AIM OF THE TASK
One number is the whole answer: the tally of lines in the records below that contain "text".

*** Opening RECORDS SHOWN ***

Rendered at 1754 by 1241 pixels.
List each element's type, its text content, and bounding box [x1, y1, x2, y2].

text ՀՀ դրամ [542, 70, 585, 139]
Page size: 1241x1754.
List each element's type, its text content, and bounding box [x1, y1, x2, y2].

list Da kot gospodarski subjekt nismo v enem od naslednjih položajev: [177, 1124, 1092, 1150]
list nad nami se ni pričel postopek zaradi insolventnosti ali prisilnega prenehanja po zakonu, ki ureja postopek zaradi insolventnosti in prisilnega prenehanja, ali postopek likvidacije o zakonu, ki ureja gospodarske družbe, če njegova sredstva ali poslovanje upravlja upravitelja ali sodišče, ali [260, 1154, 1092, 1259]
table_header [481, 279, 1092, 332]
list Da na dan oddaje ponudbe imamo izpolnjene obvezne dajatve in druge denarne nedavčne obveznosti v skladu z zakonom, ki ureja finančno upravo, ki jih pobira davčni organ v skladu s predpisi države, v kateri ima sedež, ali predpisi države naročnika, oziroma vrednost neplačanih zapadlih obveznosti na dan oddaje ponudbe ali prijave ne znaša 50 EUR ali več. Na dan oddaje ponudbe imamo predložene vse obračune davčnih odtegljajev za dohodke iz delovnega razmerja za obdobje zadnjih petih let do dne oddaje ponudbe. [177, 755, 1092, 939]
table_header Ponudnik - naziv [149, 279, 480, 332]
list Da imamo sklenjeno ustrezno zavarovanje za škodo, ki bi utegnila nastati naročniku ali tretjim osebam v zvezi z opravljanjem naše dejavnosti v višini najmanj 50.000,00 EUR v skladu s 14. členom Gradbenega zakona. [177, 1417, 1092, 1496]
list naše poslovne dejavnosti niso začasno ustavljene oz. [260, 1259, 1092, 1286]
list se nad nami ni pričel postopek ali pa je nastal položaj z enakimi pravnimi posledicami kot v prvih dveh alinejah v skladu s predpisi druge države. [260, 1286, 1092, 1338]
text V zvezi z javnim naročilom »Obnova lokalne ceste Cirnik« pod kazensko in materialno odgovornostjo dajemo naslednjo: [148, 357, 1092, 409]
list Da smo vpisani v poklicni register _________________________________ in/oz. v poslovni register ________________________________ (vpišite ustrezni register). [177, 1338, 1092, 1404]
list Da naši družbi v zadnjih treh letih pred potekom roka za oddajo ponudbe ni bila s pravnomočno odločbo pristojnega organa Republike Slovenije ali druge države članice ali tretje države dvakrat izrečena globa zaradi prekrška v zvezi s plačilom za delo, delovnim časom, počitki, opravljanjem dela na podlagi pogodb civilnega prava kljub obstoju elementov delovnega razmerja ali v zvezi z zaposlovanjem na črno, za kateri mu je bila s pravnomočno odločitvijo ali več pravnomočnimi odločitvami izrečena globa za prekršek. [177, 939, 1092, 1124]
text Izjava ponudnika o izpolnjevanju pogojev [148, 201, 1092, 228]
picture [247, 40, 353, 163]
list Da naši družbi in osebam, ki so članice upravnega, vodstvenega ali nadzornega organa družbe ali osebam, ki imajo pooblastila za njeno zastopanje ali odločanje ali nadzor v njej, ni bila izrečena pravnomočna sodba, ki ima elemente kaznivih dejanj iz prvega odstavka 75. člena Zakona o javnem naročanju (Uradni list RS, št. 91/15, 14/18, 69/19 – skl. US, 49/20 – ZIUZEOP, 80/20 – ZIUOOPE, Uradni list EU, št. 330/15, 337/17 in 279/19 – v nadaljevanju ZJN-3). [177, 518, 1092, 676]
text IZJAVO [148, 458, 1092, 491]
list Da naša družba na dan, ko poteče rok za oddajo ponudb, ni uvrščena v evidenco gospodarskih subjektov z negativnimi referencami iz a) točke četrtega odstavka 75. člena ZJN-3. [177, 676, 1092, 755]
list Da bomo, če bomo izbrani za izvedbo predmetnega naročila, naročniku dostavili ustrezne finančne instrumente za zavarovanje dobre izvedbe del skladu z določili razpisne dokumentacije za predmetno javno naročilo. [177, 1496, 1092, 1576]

*** Closing RECORDS SHOWN ***

OUTPUT FOR THIS TASK
6